The prepared samples were analyzed by HR-HPLC-MS (Agilent QTOF).Chromatography separation was carried out on a Poroshell 120 EC-C18 2.7 um 2.1 × 100 mm column (Agilent, USA) with the gradient: 99.5% A, 0.5% B to 100% B in 20 minutes and a flow rate of 0.25 ml/min, where A= 0.1% formic acid in water and B= 0.1% formic acid in acetonitrile. A 10 μl aliquot of the reconstituted extract was injected into the HR-HPLC-MS system, and the Area Under the Curve (AUC) was integrated for each metabolite and normalized by the internal standard’s AUC. Peak identities were confirmed by accurate mass, and by comparison of chromatographic retention time and MS/MS spectra to those of authentic standards.
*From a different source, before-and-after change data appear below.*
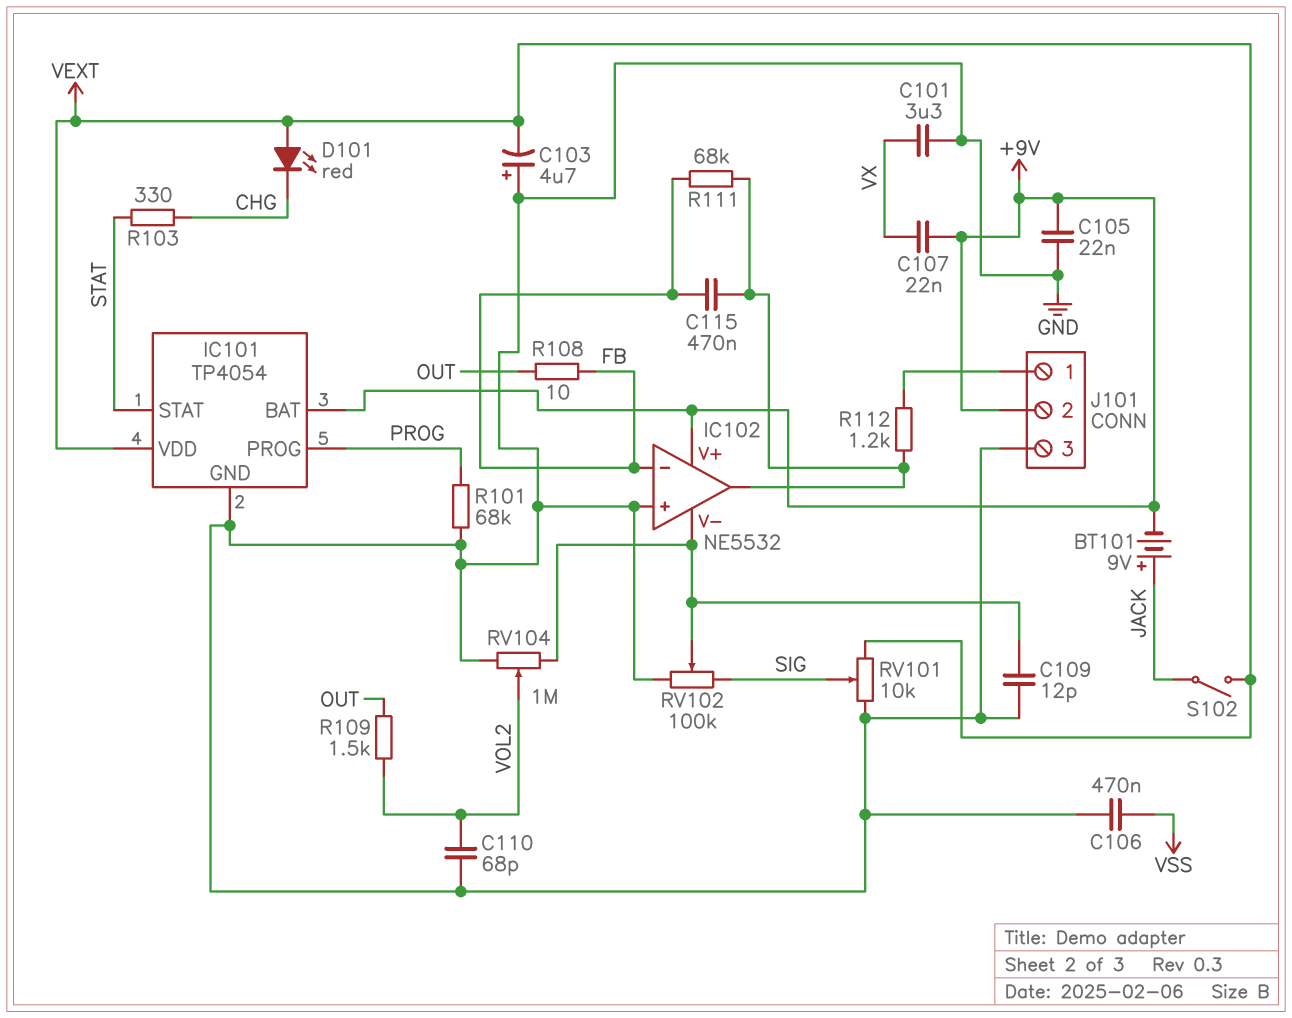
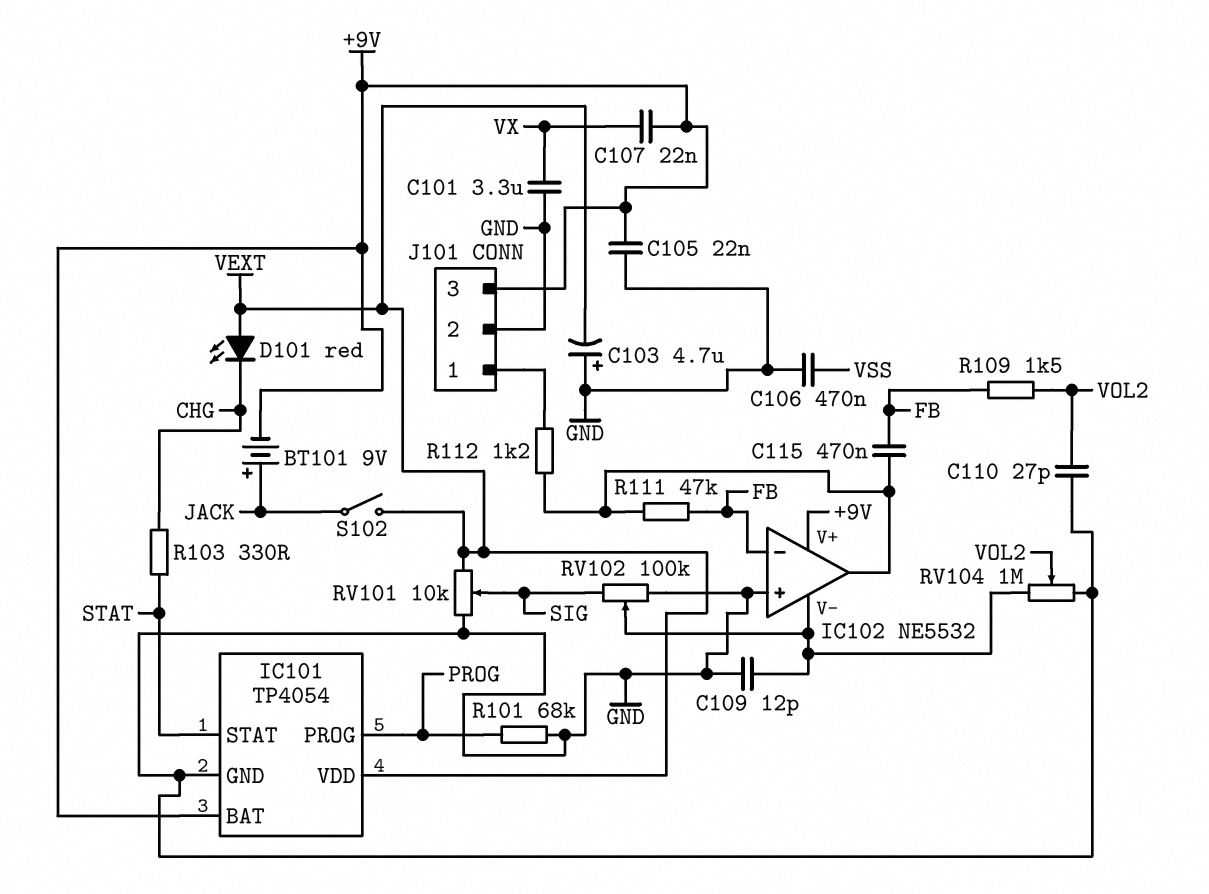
C110: 68pF (GND, VOL2) -> 27pF (GND, VOL2)
J101 pin 2: +9V -> GND
J101 pin 3: GND -> +9V
R108: 10 (FB, OUT) -> none
R109: 1.5k (OUT, VOL2) -> 1.5k (FB, VOL2)
R111: 68k (FB, IC102/out) -> 47k (FB, IC102/out)

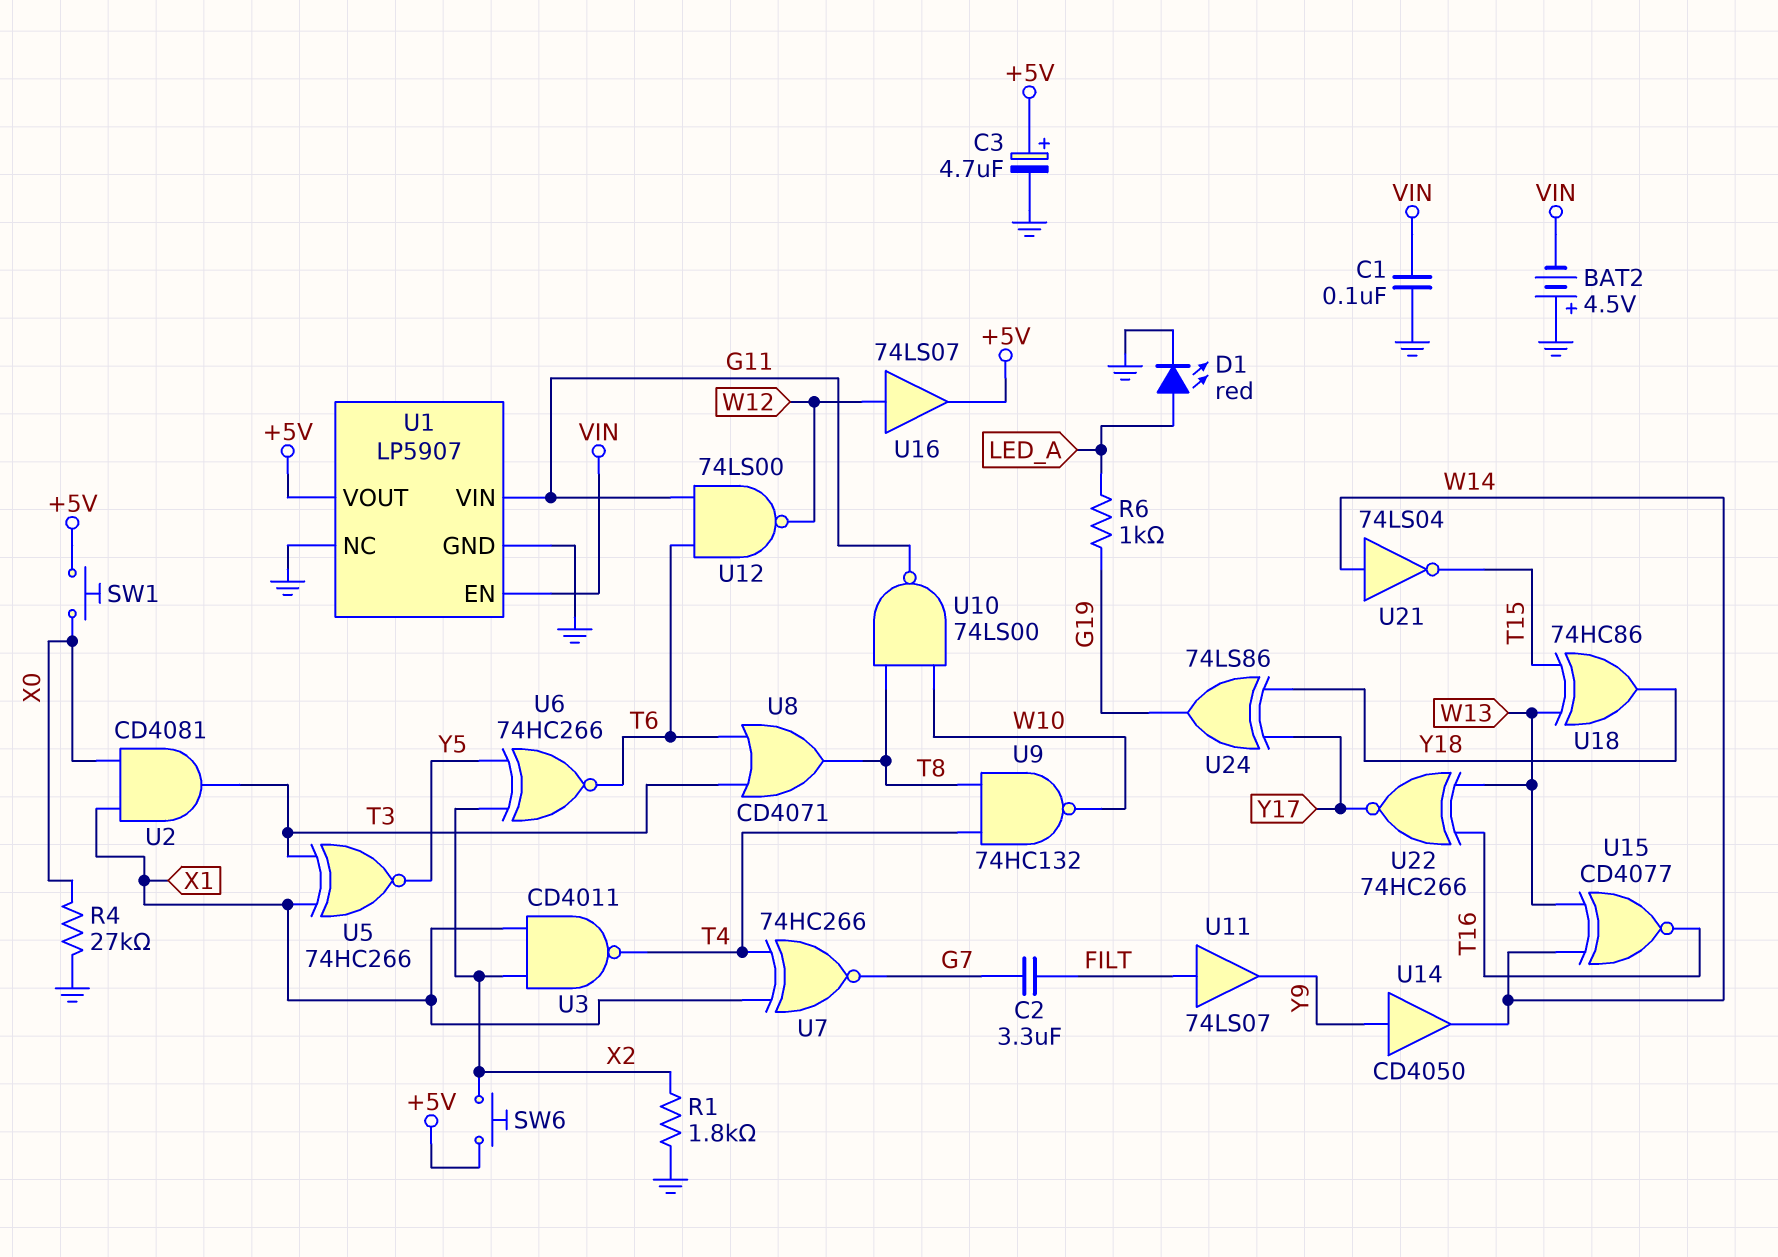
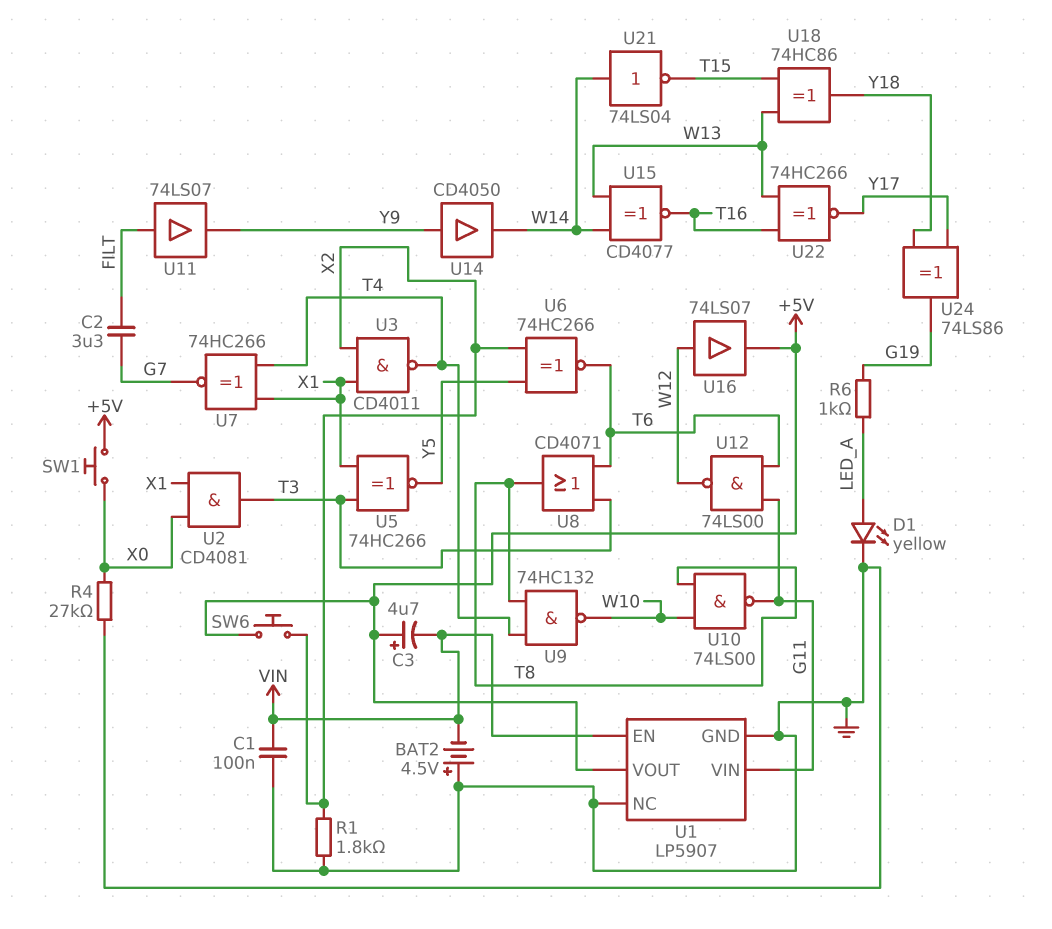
C3: 4.7uF (plus +5V, minus GND) -> 4.7uF (plus +5V, minus VIN)
D1: LED red (A LED_A, K GND) -> LED yellow (A LED_A, K GND)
in vitro metabolism of capecitabine and deglycocapecitabine using human carboxyesterase 1
Human Carboxylesterase 1 (CES1) was purchased from Sigma-Aldrich. Capecitabine or deglycocapecitabine (3.25 μl of a 10 mM stock in DMSO) was added into CES (50 μg) in 20 mM HEPES pH 7.4; in a total volume of 150 μL and then incubated at 37 °C53. After 60 min, the reaction was quenched with 150 μL of acetonitrile and placed on ice. The mixture was centrifuged for 3 min at 15000 rpm. The supernatant was dried under vacuum using rotary evaporation (Speed Vac). The dried residues were suspended in 200 μL MeOH. The final solutions were centrifuged at 15000 rpm and transferred to autosampler vials. The samples were analyzed by HPLC-MS (Agilent Single Quad 6120) for metabolite formation (column: Poroshell 120 EC-C18 2.7um 4.6 × 50mm, flow rate 0.8 ml/min, 0.1% formic acid in water (solvent A), 0.1% formic acid in acetonitrile (solvent B), gradient: 1 min, 0.5% B; 1-30 min, 0.5%-100% B; 30-35 min, 100% B).
Data availability
All data reported in this study are included in this manuscript and accompanying Supplementary Information.
Author contributions
M.S.D., P.C., and B.J. designed the study. P.C., B.J., J.L., R.H., S.C. and M.S.D. performed experiments and analyzed the data. M.S.D., P.C., B.J., and J.L. wrote the manuscript.
Competing financial interests
The authors declare no competing financial interests.
Acknowledgments
We would like to thank Wei Wang and the Lewis Sigler Institute sequencing core facility for assistance with high-throughput 16S rRNA gene amplicon sequencing, Matthew Cahn for assistance with sequencing data analysis, Joseph Koos, A. James Link, and Yuki Sugimoto for assistance with Mass Spectrometry, Riley Skeen-Gaar for assistance with statistical analysis, Joseph Sheehan and Zemer Gitai for assistance with obtaining the Keio library mutants, Laboratory Animal Resources at Princeton University for assistance with mouse studies, and members of the Donia lab for useful discussions. Funding for this project has been provided by an Innovation Award from the Department of Molecular Biology, Princeton University, and an NIH Director’s New Innovator Award (ID: 1DP2AI124441), both to M.S.D. B.J. is funded by a New Jersey Commission on Cancer Research Pre-doctoral award (ID: DFHS18PPC056), and J.L is funded by a National Science Foundation Graduate Research Fellowship (ID: 2017249408).